TASK BRIEF:
Please render the data below as a two-column CSV with the header input,output: one row per item, putting its text in the quoted input field and its answer in the quoted output field, with every line break turned into a space.

PROVIDED INFORMATION:

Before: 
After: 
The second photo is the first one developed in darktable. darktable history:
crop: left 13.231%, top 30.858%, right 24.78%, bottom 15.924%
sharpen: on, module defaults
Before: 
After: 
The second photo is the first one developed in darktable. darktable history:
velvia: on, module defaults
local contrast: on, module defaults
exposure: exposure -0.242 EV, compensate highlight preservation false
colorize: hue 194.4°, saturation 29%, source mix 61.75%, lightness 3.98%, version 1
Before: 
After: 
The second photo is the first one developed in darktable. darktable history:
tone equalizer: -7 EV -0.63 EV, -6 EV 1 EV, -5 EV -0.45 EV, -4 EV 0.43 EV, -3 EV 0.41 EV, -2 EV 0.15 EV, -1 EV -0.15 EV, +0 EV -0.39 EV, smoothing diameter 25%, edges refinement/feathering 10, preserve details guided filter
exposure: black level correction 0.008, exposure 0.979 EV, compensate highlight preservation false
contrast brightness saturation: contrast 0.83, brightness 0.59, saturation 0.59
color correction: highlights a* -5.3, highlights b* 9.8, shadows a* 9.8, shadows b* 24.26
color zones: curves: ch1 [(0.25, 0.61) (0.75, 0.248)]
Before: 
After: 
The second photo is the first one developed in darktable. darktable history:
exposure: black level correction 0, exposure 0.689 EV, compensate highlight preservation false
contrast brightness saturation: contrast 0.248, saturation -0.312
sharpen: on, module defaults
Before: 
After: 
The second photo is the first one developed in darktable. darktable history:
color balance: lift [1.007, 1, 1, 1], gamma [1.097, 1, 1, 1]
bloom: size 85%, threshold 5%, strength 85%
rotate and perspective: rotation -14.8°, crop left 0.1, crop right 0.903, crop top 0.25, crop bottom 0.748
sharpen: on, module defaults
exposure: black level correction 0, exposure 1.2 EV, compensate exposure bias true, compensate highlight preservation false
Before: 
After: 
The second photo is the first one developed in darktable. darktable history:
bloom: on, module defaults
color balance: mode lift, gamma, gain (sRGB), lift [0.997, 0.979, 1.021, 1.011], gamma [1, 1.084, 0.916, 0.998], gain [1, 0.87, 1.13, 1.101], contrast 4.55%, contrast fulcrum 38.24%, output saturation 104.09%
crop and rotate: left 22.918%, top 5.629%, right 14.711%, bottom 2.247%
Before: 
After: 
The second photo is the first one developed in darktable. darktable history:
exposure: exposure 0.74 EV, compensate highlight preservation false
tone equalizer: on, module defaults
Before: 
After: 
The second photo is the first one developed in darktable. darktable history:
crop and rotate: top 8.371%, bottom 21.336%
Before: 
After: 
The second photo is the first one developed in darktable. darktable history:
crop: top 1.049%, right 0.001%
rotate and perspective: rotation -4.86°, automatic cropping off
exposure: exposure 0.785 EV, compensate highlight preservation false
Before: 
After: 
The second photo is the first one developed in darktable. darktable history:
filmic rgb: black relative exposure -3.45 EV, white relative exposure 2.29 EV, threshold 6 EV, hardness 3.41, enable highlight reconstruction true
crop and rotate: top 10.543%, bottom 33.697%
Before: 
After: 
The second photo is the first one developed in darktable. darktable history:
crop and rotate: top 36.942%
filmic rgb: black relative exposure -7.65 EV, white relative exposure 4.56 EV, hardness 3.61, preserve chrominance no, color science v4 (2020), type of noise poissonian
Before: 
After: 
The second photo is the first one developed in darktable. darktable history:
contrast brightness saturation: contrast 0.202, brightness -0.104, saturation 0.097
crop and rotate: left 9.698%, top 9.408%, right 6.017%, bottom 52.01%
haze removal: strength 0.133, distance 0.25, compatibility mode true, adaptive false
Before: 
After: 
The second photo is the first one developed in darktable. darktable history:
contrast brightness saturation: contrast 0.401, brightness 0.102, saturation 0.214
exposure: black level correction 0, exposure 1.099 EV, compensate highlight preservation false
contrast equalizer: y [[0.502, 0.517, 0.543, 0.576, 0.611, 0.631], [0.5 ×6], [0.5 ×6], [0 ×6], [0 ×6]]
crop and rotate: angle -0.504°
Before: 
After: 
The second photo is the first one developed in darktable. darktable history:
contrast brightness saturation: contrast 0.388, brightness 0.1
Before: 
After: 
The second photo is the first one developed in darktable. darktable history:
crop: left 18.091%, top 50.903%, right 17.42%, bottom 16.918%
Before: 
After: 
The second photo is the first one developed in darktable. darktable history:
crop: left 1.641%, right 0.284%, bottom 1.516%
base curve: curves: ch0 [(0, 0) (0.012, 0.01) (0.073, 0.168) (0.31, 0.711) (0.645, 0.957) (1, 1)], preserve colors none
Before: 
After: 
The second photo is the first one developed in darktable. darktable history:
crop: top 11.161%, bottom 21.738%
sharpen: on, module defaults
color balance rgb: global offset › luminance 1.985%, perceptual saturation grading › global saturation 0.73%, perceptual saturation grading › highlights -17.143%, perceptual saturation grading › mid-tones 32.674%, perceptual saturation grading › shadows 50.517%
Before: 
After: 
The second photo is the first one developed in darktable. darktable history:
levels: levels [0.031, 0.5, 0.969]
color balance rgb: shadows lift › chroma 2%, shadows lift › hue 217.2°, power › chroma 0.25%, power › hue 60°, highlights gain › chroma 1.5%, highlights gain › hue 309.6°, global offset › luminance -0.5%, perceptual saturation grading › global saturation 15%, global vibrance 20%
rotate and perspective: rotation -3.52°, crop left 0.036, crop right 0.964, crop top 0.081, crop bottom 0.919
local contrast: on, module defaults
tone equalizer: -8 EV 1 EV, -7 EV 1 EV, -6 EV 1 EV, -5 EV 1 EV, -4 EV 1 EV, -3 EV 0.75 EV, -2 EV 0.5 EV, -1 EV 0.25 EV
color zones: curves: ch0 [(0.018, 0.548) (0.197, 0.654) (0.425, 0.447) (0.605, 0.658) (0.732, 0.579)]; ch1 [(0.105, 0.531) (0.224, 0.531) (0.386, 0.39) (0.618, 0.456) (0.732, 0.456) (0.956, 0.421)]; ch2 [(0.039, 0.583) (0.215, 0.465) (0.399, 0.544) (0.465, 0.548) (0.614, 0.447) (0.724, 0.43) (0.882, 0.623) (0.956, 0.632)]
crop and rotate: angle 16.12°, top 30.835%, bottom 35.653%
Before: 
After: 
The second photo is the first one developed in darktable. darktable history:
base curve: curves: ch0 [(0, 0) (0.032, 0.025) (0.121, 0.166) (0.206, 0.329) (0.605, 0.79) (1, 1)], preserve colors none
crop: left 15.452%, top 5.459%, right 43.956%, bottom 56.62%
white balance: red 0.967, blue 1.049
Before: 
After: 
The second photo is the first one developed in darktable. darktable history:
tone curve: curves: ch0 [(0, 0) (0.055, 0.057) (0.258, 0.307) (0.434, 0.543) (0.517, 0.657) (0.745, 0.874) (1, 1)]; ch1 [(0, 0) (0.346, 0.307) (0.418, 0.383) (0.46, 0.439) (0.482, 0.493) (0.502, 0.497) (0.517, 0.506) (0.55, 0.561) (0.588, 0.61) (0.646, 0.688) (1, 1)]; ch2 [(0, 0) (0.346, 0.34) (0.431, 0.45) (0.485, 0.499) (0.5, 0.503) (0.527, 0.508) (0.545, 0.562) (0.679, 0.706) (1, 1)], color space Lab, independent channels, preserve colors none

WORKED ANSWER:
input,output
"Before: After: The second photo is the first one developed in darktable. darktable history:","crop: left 13.231%, top 30.858%, right 24.78%, bottom 15.924% sharpen: on, module defaults"
"Before: After: The second photo is the first one developed in darktable. darktable history:","velvia: on, module defaults local contrast: on, module defaults exposure: exposure -0.242 EV, compensate highlight preservation false colorize: hue 194.4°, saturation 29%, source mix 61.75%, lightness 3.98%, version 1"
"Before: After: The second photo is the first one developed in darktable. darktable history:","tone equalizer: -7 EV -0.63 EV, -6 EV 1 EV, -5 EV -0.45 EV, -4 EV 0.43 EV, -3 EV 0.41 EV, -2 EV 0.15 EV, -1 EV -0.15 EV, +0 EV -0.39 EV, smoothing diameter 25%, edges refinement/feathering 10, preserve details guided filter exposure: black level correction 0.008, exposure 0.979 EV, compensate highlight preservation false contrast brightness saturation: contrast 0.83, brightness 0.59, saturation 0.59 color correction: highlights a* -5.3, highlights b* 9.8, shadows a* 9.8, shadows b* 24.26 color zones: curves: ch1 [(0.25, 0.61) (0.75, 0.248)]"
"Before: After: The second photo is the first one developed in darktable. darktable history:","exposure: black level correction 0, exposure 0.689 EV, compensate highlight preservation false contrast brightness saturation: contrast 0.248, saturation -0.312 sharpen: on, module defaults"
"Before: After: The second photo is the first one developed in darktable. darktable history:","color balance: lift [1.007, 1, 1, 1], gamma [1.097, 1, 1, 1] bloom: size 85%, threshold 5%, strength 85% rotate and perspective: rotation -14.8°, crop left 0.1, crop right 0.903, crop top 0.25, crop bottom 0.748 sharpen: on, module defaults exposure: black level correction 0, exposure 1.2 EV, compensate exposure bias true, compensate highlight preservation false"
"Before: After: The second photo is the first one developed in darktable. darktable history:","bloom: on, module defaults color balance: mode lift, gamma, gain (sRGB), lift [0.997, 0.979, 1.021, 1.011], gamma [1, 1.084, 0.916, 0.998], gain [1, 0.87, 1.13, 1.101], contrast 4.55%, contrast fulcrum 38.24%, output saturation 104.09% crop and rotate: left 22.918%, top 5.629%, right 14.711%, bottom 2.247%"
"Before: After: The second photo is the first one developed in darktable. darktable history:","exposure: exposure 0.74 EV, compensate highlight preservation false tone equalizer: on, module defaults"
"Before: After: The second photo is the first one developed in darktable. darktable history:","crop and rotate: top 8.371%, bottom 21.336%"
"Before: After: The second photo is the first one developed in darktable. darktable history:","crop: top 1.049%, right 0.001% rotate and perspective: rotation -4.86°, automatic cropping off exposure: exposure 0.785 EV, compensate highlight preservation false"
"Before: After: The second photo is the first one developed in darktable. darktable history:","filmic rgb: black relative exposure -3.45 EV, white relative exposure 2.29 EV, threshold 6 EV, hardness 3.41, enable highlight reconstruction true crop and rotate: top 10.543%, bottom 33.697%"
"Before: After: The second photo is the first one developed in darktable. darktable history:","crop and rotate: top 36.942% filmic rgb: black relative exposure -7.65 EV, white relative exposure 4.56 EV, hardness 3.61, preserve chrominance no, color science v4 (2020), type of noise poissonian"
"Before: After: The second photo is the first one developed in darktable. darktable history:","contrast brightness saturation: contrast 0.202, brightness -0.104, saturation 0.097 crop and rotate: left 9.698%, top 9.408%, right 6.017%, bottom 52.01% haze removal: strength 0.133, distance 0.25, compatibility mode true, adaptive false"
"Before: After: The second photo is the first one developed in darktable. darktable history:","contrast brightness saturation: contrast 0.401, brightness 0.102, saturation 0.214 exposure: black level correction 0, exposure 1.099 EV, compensate highlight preservation false contrast equalizer: y [[0.502, 0.517, 0.543, 0.576, 0.611, 0.631], [0.5 ×6], [0.5 ×6], [0 ×6], [0 ×6]] crop and rotate: angle -0.504°"
"Before: After: The second photo is the first one developed in darktable. darktable history:","contrast brightness saturation: contrast 0.388, brightness 0.1"
"Before: After: The second photo is the first one developed in darktable. darktable history:","crop: left 18.091%, top 50.903%, right 17.42%, bottom 16.918%"
"Before: After: The second photo is the first one developed in darktable. darktable history:","crop: left 1.641%, right 0.284%, bottom 1.516% base curve: curves: ch0 [(0, 0) (0.012, 0.01) (0.073, 0.168) (0.31, 0.711) (0.645, 0.957) (1, 1)], preserve colors none"
"Before: After: The second photo is the first one developed in darktable. darktable history:","crop: top 11.161%, bottom 21.738% sharpen: on, module defaults color balance rgb: global offset › luminance 1.985%, perceptual saturation grading › global saturation 0.73%, perceptual saturation grading › highlights -17.143%, perceptual saturation grading › mid-tones 32.674%, perceptual saturation grading › shadows 50.517%"
"Before: After: The second photo is the first one developed in darktable. darktable history:","levels: levels [0.031, 0.5, 0.969] color balance rgb: shadows lift › chroma 2%, shadows lift › hue 217.2°, power › chroma 0.25%, power › hue 60°, highlights gain › chroma 1.5%, highlights gain › hue 309.6°, global offset › luminance -0.5%, perceptual saturation grading › global saturation 15%, global vibrance 20% rotate and perspective: rotation -3.52°, crop left 0.036, crop right 0.964, crop top 0.081, crop bottom 0.919 local contrast: on, module defaults tone equalizer: -8 EV 1 EV, -7 EV 1 EV, -6 EV 1 EV, -5 EV 1 EV, -4 EV 1 EV, -3 EV 0.75 EV, -2 EV 0.5 EV, -1 EV 0.25 EV color zones: curves: ch0 [(0.018, 0.548) (0.197, 0.654) (0.425, 0.447) (0.605, 0.658) (0.732, 0.579)]; ch1 [(0.105, 0.531) (0.224, 0.531) (0.386, 0.39) (0.618, 0.456) (0.732, 0.456) (0.956, 0.421)]; ch2 [(0.039, 0.583) (0.215, 0.465) (0.399, 0.544) (0.465, 0.548) (0.614, 0.447) (0.724, 0.43) (0.882, 0.623) (0.956, 0.632)] crop and rotate: angle 16.12°, top 30.835%, bottom 35.653%"
"Before: After: The second photo is the first one developed in darktable. darktable history:","base curve: curves: ch0 [(0, 0) (0.032, 0.025) (0.121, 0.166) (0.206, 0.329) (0.605, 0.79) (1, 1)], preserve colors none crop: left 15.452%, top 5.459%, right 43.956%, bottom 56.62% white balance: red 0.967, blue 1.049"
"Before: After: The second photo is the first one developed in darktable. darktable history:","tone curve: curves: ch0 [(0, 0) (0.055, 0.057) (0.258, 0.307) (0.434, 0.543) (0.517, 0.657) (0.745, 0.874) (1, 1)]; ch1 [(0, 0) (0.346, 0.307) (0.418, 0.383) (0.46, 0.439) (0.482, 0.493) (0.502, 0.497) (0.517, 0.506) (0.55, 0.561) (0.588, 0.61) (0.646, 0.688) (1, 1)]; ch2 [(0, 0) (0.346, 0.34) (0.431, 0.45) (0.485, 0.499) (0.5, 0.503) (0.527, 0.508) (0.545, 0.562) (0.679, 0.706) (1, 1)], color space Lab, independent channels, preserve colors none"